In a cohort study on 77 cross country runners in the united states, runners with navicular drop score of more than 10 mm were almost 7 times more likely to incur medial exercise related leg pain (ERLP) than those with with a less than 10mm navicular drop score (OR:6.6, 95% CI = 1.2-38.0) (33). Navicular drop test (NDT) which is a valid measure of foot pronation (26, 34), is defined as the difference between height of navicular tuberosity at neutral position of subtalar joint and its height in relaxed stance. It was measures based on description by Brody et al. (35). Relatively low prevalence rate of MTSS in our target group was not probably due to type of military shoes or exercise area surface (none of them were standardized); it could be due to low intensity trainings and the long intervals between training sessions. One more logical hypothesis was mentioned by Bouche and Johnson as tibial fasciitis, which proposes that this syndrome is due to the tension on the site of deep crural fascia insertion to tibia; that is mainly from posterior compartment muscles especially the soleus muscle (21). One evidence in favor of this theory is that the most effective surgical procedures involve release of the deep posterior compartment, including the soleus sling and removal of a strip of posteromedial tibia periosteum (36). This tension on insertion site of deep crural fascia to tibia caused by posterior compartment muscles could be due to the different growth rate of muscles and deep crural fascia and flexibility of this fascia. Since muscle growth rate is probably more than fascial growth rate and collagen synthesis by fibroblasts, a tension is introduced to deep crural fascia and guided to its insertion site on tibia from posterior compartment muscles; especially in those who have recently started exercise and had no time for adaptation of their deep crural fascia to the relatively rapid growth rate of calf muscles.

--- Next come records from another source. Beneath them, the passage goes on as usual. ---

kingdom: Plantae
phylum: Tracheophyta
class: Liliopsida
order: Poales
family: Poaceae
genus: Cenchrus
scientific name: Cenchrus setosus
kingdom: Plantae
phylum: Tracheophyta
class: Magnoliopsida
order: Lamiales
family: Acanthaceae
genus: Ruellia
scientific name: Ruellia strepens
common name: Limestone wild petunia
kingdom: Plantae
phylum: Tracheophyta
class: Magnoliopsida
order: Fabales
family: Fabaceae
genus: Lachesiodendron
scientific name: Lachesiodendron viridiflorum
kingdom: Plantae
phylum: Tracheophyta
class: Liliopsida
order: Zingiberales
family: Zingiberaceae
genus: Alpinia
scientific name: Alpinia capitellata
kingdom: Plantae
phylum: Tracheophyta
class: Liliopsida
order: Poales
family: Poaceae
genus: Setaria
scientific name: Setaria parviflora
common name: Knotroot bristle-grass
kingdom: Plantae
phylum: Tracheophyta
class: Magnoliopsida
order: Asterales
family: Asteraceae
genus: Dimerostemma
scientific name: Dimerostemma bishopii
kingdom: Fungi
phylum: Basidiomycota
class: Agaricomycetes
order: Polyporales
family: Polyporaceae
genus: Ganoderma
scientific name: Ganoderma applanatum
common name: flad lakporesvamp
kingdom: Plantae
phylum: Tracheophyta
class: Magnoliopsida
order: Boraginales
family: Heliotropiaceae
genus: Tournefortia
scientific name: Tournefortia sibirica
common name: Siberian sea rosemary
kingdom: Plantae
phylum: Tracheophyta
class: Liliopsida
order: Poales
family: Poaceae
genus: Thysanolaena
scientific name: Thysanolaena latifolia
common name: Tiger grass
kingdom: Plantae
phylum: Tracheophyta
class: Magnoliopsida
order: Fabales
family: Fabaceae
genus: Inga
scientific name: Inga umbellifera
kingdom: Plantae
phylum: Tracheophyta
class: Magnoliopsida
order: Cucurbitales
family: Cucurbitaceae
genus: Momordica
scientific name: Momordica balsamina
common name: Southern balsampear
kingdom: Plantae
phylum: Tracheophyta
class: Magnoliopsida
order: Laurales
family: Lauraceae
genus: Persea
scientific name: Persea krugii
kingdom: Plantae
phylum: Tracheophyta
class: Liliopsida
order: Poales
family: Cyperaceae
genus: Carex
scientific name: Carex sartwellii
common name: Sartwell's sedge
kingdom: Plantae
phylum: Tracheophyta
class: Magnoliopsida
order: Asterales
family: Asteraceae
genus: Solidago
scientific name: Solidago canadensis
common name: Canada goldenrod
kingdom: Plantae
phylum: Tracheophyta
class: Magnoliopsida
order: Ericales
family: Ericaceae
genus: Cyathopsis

In this study we found that MTSS is associated with some of the investigated factors but in order to fully understand the pathomechanism of MTSS further research with new methods is needed to investigate the possible risk factors of MTSS among military recruits with focus on the tension induced by hypertrophy of the posterior compartment muscles to insertion site of deep crural fascia.